Every entry below must be retyped exactly, and the pictures must be left out.
=== SUPPLIED ENTRIES ===
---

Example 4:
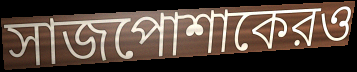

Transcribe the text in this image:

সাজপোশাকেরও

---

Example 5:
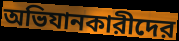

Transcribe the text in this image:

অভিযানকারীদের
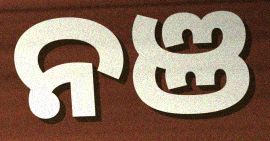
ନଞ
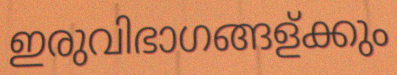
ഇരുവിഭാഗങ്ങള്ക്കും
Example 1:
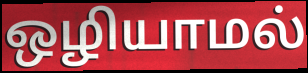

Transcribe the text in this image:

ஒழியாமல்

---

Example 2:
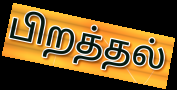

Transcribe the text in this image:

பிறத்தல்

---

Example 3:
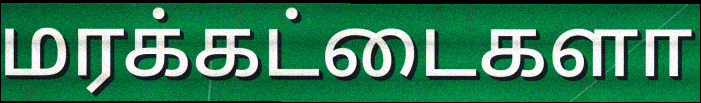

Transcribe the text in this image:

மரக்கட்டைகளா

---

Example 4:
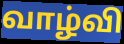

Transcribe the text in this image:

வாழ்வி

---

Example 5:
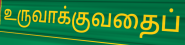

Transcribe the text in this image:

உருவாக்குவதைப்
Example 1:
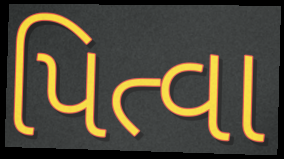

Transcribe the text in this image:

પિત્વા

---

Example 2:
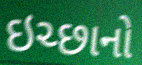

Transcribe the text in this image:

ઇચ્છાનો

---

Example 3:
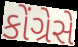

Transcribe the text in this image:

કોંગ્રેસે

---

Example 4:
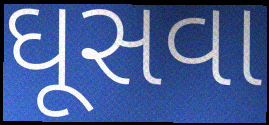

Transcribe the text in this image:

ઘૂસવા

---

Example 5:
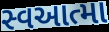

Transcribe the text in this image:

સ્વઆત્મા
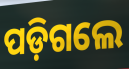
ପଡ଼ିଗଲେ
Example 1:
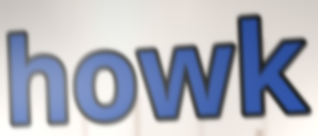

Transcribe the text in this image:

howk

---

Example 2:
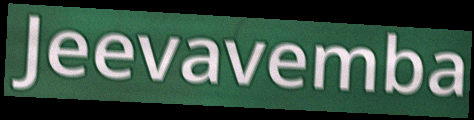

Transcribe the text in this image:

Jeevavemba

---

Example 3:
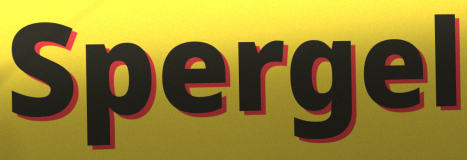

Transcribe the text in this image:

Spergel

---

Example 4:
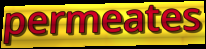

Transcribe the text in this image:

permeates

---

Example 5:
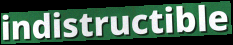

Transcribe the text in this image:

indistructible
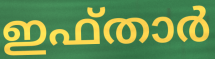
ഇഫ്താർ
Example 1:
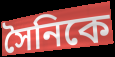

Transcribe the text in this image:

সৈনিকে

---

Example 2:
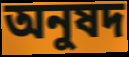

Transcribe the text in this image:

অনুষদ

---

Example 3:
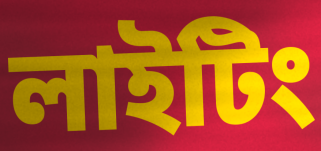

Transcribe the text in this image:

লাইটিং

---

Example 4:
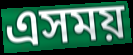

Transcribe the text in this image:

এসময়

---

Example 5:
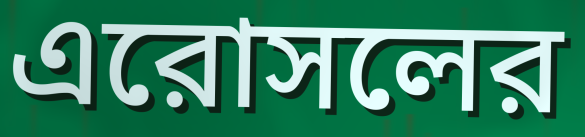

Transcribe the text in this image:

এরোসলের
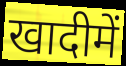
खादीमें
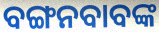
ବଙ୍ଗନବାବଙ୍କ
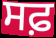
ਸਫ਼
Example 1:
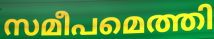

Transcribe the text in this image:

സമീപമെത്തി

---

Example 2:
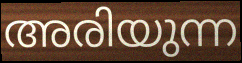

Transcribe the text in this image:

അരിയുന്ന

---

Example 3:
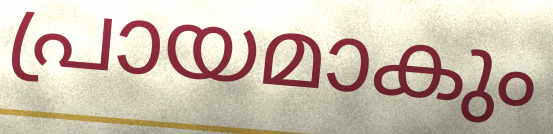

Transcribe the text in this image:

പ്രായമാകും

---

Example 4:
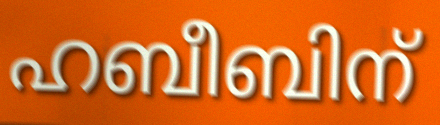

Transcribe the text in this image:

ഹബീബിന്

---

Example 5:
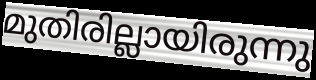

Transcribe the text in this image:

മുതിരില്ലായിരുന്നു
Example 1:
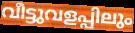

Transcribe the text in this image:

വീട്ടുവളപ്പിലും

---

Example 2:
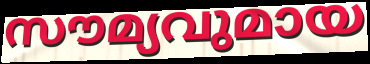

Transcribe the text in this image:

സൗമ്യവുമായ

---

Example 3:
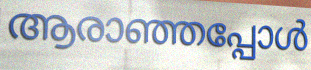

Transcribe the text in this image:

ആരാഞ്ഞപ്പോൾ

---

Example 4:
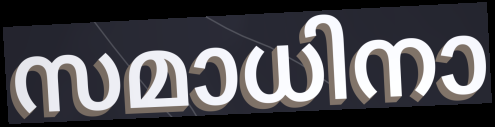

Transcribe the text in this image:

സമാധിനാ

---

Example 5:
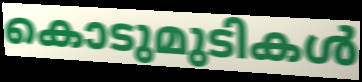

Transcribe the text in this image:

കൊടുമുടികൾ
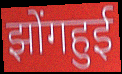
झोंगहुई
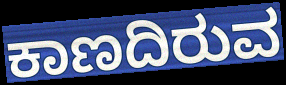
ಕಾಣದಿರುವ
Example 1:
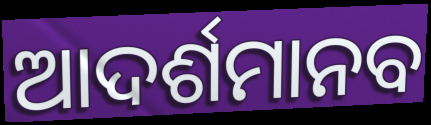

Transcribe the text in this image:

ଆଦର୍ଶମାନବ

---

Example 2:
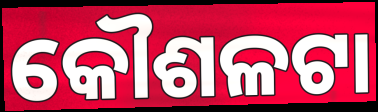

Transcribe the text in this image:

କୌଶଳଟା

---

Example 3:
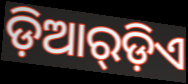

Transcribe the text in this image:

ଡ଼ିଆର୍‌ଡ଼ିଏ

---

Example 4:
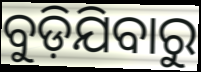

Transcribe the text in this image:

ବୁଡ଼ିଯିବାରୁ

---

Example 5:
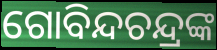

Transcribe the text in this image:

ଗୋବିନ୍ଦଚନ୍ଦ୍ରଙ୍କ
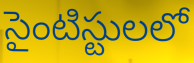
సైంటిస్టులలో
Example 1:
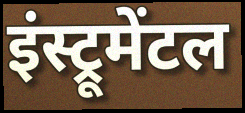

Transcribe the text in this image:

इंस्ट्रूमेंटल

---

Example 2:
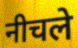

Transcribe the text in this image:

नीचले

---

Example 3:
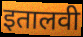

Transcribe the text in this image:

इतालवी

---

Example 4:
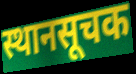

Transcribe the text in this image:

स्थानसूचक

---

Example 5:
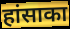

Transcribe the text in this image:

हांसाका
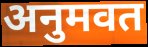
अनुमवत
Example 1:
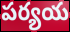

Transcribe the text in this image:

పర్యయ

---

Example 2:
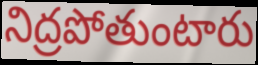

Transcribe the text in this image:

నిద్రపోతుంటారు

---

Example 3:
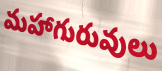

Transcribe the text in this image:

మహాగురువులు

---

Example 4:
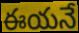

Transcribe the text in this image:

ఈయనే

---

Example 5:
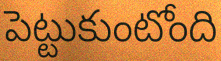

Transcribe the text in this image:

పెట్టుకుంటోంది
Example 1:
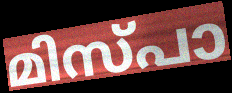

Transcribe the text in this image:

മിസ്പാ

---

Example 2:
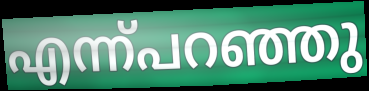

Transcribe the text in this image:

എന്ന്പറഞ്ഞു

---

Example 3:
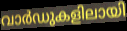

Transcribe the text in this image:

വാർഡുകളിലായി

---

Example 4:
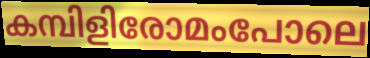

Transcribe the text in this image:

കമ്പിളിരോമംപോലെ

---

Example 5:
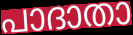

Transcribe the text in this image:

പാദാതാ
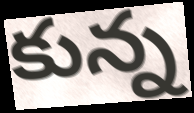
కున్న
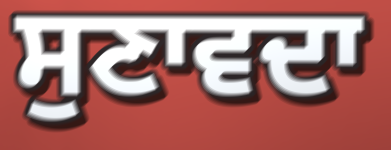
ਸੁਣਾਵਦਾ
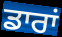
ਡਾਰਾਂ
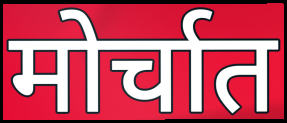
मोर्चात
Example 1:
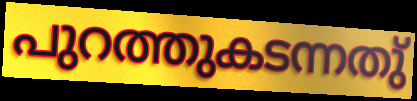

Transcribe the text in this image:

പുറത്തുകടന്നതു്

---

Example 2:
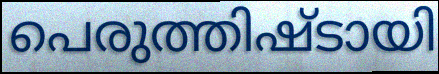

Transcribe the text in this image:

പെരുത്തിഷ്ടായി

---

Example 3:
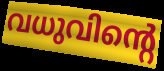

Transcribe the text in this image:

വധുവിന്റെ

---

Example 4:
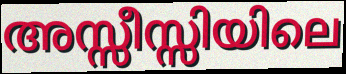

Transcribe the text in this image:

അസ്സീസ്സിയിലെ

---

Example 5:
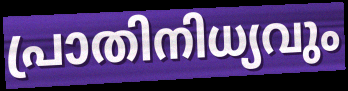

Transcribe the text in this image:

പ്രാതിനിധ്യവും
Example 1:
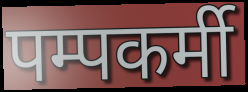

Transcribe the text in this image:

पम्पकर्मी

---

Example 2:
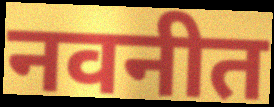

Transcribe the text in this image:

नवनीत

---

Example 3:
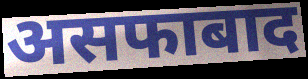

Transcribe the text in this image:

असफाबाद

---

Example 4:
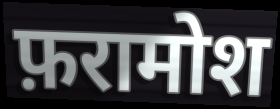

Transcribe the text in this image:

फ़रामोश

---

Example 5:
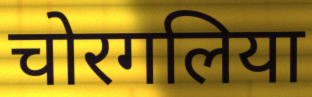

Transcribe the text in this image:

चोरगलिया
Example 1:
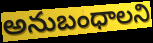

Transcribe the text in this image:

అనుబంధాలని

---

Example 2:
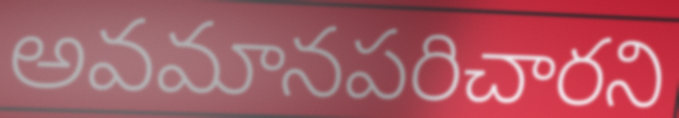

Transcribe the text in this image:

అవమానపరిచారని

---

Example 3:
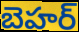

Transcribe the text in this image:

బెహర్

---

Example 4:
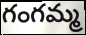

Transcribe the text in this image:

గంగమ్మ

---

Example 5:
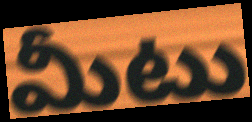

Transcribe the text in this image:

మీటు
===
**RESULT**:
---

Example 4:

Transcribe the text in this image:

সাজপোশাকেরও

---

Example 5:

Transcribe the text in this image:

অভিযানকারীদের
ନଞ
ഇരുവിഭാഗങ്ങള്ക്കും
Example 1:

Transcribe the text in this image:

ஒழியாமல்

---

Example 2:

Transcribe the text in this image:

பிறத்தல்

---

Example 3:

Transcribe the text in this image:

மரக்கட்டைகளா

---

Example 4:

Transcribe the text in this image:

வாழ்வி

---

Example 5:

Transcribe the text in this image:

உருவாக்குவதைப்
Example 1:

Transcribe the text in this image:

પિત્વા

---

Example 2:

Transcribe the text in this image:

ઇચ્છાનો

---

Example 3:

Transcribe the text in this image:

કોંગ્રેસે

---

Example 4:

Transcribe the text in this image:

ઘૂસવા

---

Example 5:

Transcribe the text in this image:

સ્વઆત્મા
ପଡ଼ିଗଲେ
Example 1:

Transcribe the text in this image:

howk

---

Example 2:

Transcribe the text in this image:

Jeevavemba

---

Example 3:

Transcribe the text in this image:

Spergel

---

Example 4:

Transcribe the text in this image:

permeates

---

Example 5:

Transcribe the text in this image:

indistructible
ഇഫ്താർ
Example 1:

Transcribe the text in this image:

সৈনিকে

---

Example 2:

Transcribe the text in this image:

অনুষদ

---

Example 3:

Transcribe the text in this image:

লাইটিং

---

Example 4:

Transcribe the text in this image:

এসময়

---

Example 5:

Transcribe the text in this image:

এরোসলের
खादीमें
ବଙ୍ଗନବାବଙ୍କ
ਸਫ਼
Example 1:

Transcribe the text in this image:

സമീപമെത്തി

---

Example 2:

Transcribe the text in this image:

അരിയുന്ന

---

Example 3:

Transcribe the text in this image:

പ്രായമാകും

---

Example 4:

Transcribe the text in this image:

ഹബീബിന്

---

Example 5:

Transcribe the text in this image:

മുതിരില്ലായിരുന്നു
Example 1:

Transcribe the text in this image:

വീട്ടുവളപ്പിലും

---

Example 2:

Transcribe the text in this image:

സൗമ്യവുമായ

---

Example 3:

Transcribe the text in this image:

ആരാഞ്ഞപ്പോൾ

---

Example 4:

Transcribe the text in this image:

സമാധിനാ

---

Example 5:

Transcribe the text in this image:

കൊടുമുടികൾ
झोंगहुई
ಕಾಣದಿರುವ
Example 1:

Transcribe the text in this image:

ଆଦର୍ଶମାନବ

---

Example 2:

Transcribe the text in this image:

କୌଶଳଟା

---

Example 3:

Transcribe the text in this image:

ଡ଼ିଆର୍‌ଡ଼ିଏ

---

Example 4:

Transcribe the text in this image:

ବୁଡ଼ିଯିବାରୁ

---

Example 5:

Transcribe the text in this image:

ଗୋବିନ୍ଦଚନ୍ଦ୍ରଙ୍କ
సైంటిస్టులలో
Example 1:

Transcribe the text in this image:

इंस्ट्रूमेंटल

---

Example 2:

Transcribe the text in this image:

नीचले

---

Example 3:

Transcribe the text in this image:

इतालवी

---

Example 4:

Transcribe the text in this image:

स्थानसूचक

---

Example 5:

Transcribe the text in this image:

हांसाका
अनुमवत
Example 1:

Transcribe the text in this image:

పర్యయ

---

Example 2:

Transcribe the text in this image:

నిద్రపోతుంటారు

---

Example 3:

Transcribe the text in this image:

మహాగురువులు

---

Example 4:

Transcribe the text in this image:

ఈయనే

---

Example 5:

Transcribe the text in this image:

పెట్టుకుంటోంది
Example 1:

Transcribe the text in this image:

മിസ്പാ

---

Example 2:

Transcribe the text in this image:

എന്ന്പറഞ്ഞു

---

Example 3:

Transcribe the text in this image:

വാർഡുകളിലായി

---

Example 4:

Transcribe the text in this image:

കമ്പിളിരോമംപോലെ

---

Example 5:

Transcribe the text in this image:

പാദാതാ
కున్న
ਸੁਣਾਵਦਾ
ਡਾਰਾਂ
मोर्चात
Example 1:

Transcribe the text in this image:

പുറത്തുകടന്നതു്

---

Example 2:

Transcribe the text in this image:

പെരുത്തിഷ്ടായി

---

Example 3:

Transcribe the text in this image:

വധുവിന്റെ

---

Example 4:

Transcribe the text in this image:

അസ്സീസ്സിയിലെ

---

Example 5:

Transcribe the text in this image:

പ്രാതിനിധ്യവും
Example 1:

Transcribe the text in this image:

पम्पकर्मी

---

Example 2:

Transcribe the text in this image:

नवनीत

---

Example 3:

Transcribe the text in this image:

असफाबाद

---

Example 4:

Transcribe the text in this image:

फ़रामोश

---

Example 5:

Transcribe the text in this image:

चोरगलिया
Example 1:

Transcribe the text in this image:

అనుబంధాలని

---

Example 2:

Transcribe the text in this image:

అవమానపరిచారని

---

Example 3:

Transcribe the text in this image:

బెహర్

---

Example 4:

Transcribe the text in this image:

గంగమ్మ

---

Example 5:

Transcribe the text in this image:

మీటు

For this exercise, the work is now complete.